═══ Record set ═══

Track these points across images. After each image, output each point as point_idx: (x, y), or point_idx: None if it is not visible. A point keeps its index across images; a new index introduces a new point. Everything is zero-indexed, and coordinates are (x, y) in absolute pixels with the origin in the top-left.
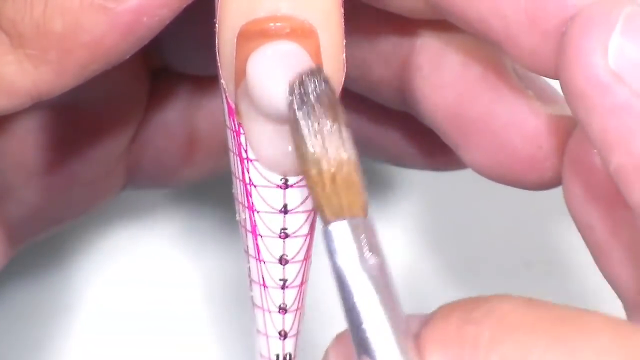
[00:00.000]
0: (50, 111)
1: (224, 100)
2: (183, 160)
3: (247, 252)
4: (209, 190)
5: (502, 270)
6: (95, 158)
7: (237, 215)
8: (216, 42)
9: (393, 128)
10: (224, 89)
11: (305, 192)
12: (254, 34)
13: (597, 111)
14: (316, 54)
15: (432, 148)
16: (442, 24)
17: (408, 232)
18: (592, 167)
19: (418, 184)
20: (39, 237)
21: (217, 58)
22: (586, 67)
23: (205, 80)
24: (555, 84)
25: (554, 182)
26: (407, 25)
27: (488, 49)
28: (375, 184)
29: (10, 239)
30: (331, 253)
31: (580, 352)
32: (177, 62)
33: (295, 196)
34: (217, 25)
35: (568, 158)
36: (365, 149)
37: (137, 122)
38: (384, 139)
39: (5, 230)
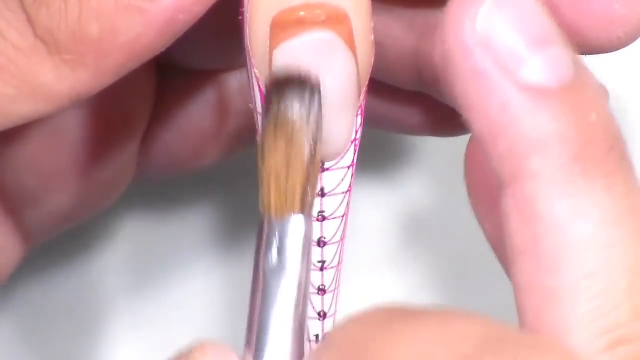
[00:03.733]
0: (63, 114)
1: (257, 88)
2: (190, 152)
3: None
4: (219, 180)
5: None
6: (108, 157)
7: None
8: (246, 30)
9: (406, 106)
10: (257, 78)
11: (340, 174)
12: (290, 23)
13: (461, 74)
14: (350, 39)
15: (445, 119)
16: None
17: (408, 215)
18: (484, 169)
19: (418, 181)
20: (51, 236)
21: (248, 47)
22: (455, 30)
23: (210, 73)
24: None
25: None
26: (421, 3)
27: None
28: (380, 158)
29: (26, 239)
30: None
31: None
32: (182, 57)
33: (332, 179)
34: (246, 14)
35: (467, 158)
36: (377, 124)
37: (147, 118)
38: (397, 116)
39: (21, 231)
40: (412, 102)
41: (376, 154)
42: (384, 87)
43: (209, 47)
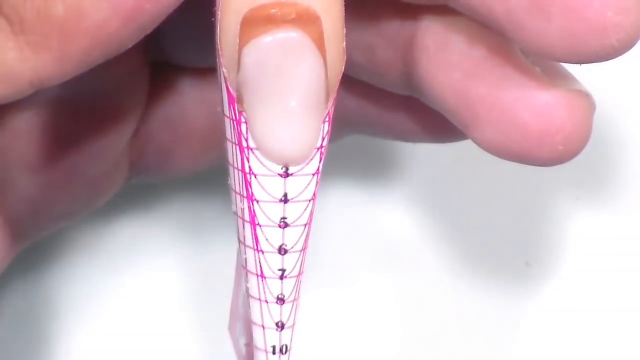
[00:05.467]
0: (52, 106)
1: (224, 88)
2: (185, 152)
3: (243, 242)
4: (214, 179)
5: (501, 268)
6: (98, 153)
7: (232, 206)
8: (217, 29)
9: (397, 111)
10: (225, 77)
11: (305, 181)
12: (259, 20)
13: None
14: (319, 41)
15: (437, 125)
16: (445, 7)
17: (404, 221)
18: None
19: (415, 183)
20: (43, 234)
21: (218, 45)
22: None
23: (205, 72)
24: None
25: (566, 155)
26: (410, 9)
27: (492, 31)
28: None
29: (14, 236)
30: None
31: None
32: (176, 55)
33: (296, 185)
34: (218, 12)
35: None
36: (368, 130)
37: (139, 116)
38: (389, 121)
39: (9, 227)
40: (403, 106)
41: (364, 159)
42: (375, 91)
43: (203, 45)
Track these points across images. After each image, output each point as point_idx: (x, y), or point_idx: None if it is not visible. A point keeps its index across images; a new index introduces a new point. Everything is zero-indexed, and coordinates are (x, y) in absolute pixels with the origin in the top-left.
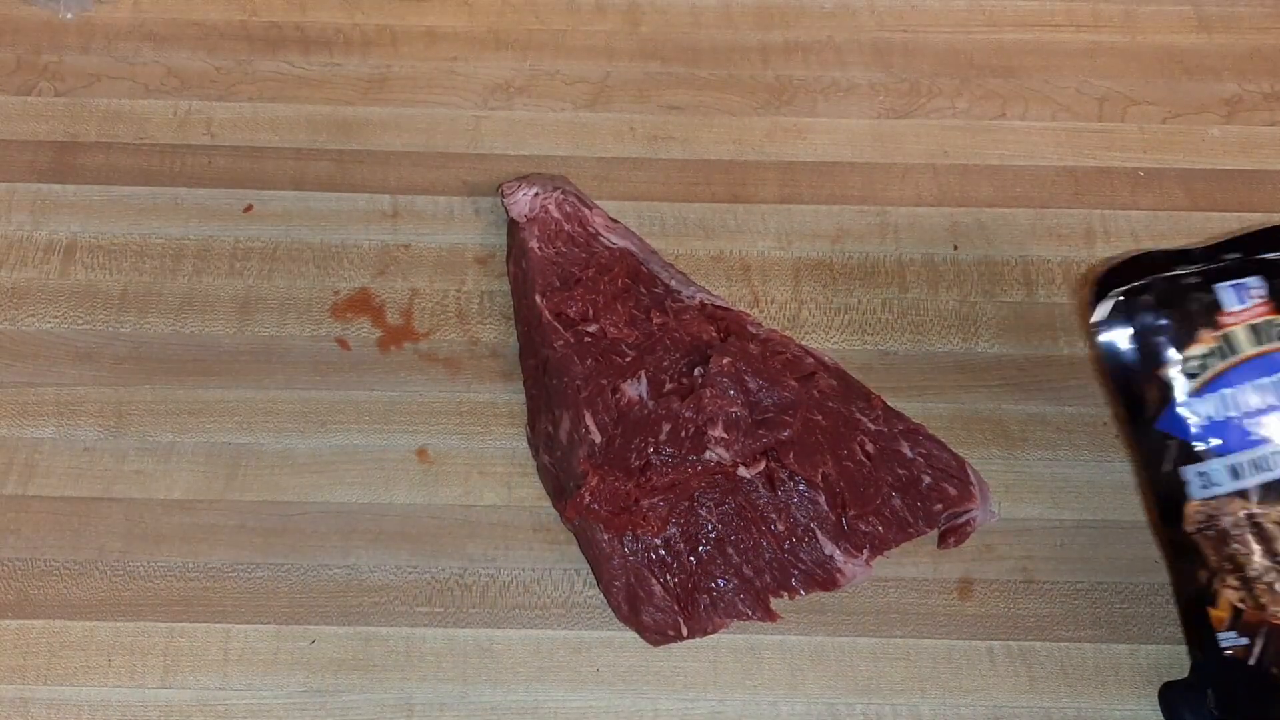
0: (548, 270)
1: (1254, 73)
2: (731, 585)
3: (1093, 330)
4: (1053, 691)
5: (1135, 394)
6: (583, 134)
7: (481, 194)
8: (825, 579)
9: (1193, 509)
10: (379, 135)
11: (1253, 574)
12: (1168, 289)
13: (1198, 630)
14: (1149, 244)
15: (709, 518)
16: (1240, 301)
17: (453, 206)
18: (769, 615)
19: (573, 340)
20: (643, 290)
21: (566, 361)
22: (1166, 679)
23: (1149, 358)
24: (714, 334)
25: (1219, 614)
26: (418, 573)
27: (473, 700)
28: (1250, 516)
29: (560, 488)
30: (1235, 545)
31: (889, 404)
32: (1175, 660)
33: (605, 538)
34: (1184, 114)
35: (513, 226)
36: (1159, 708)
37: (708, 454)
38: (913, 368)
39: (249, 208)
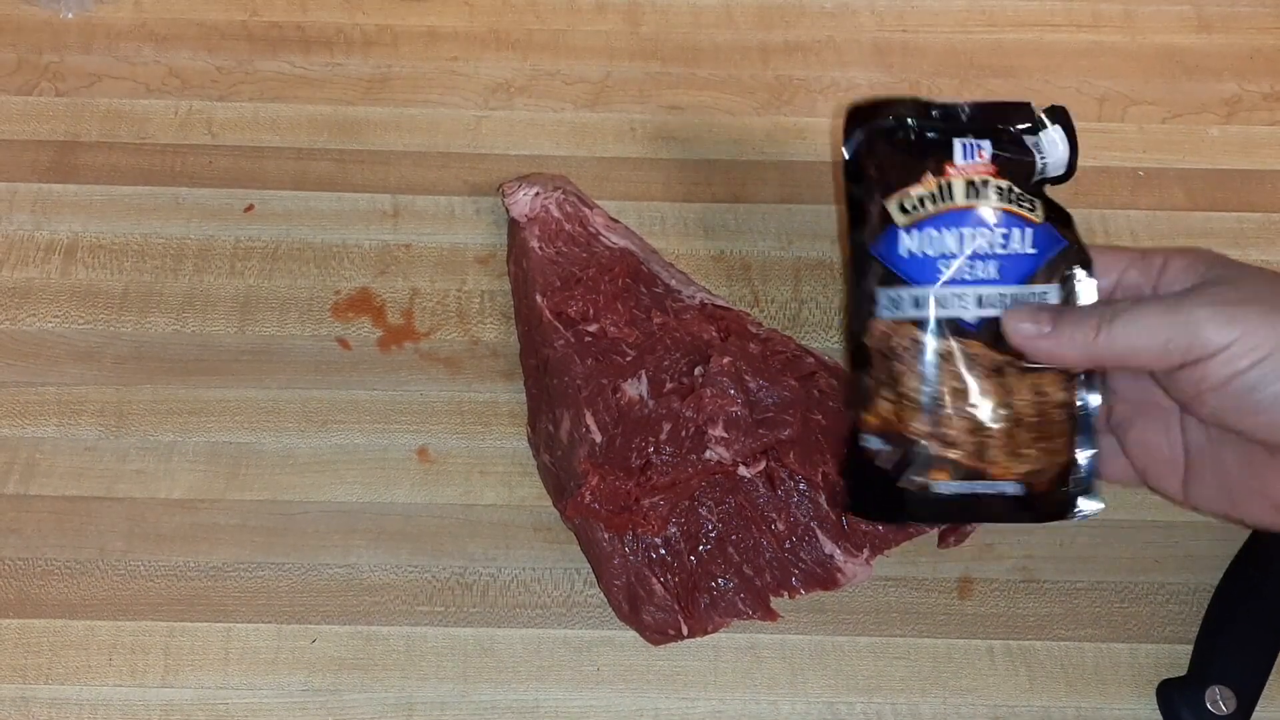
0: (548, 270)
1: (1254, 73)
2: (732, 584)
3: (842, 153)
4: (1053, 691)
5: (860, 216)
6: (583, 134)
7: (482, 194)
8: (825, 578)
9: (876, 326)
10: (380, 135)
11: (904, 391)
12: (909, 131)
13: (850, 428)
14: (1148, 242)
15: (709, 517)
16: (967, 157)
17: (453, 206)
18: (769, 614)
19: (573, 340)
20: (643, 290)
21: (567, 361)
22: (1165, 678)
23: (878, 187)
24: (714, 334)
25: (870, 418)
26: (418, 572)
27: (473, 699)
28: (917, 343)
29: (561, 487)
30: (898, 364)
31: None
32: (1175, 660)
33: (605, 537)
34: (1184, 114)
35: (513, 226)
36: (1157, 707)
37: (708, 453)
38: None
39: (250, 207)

═══

## Description of the task
Whatever else the listing above holds, retype exactly only the lines from the one containing "3: (247, 252)" to the one containing "39: (5, 230)", both ends kept.

## Response area
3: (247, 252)
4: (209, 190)
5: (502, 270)
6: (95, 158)
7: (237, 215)
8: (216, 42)
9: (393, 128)
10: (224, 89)
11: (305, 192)
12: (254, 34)
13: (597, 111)
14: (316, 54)
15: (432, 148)
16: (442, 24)
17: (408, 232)
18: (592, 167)
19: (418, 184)
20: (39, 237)
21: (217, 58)
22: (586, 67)
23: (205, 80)
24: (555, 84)
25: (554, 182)
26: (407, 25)
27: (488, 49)
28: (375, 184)
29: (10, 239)
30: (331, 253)
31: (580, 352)
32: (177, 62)
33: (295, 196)
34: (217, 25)
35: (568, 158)
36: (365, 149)
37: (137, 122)
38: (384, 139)
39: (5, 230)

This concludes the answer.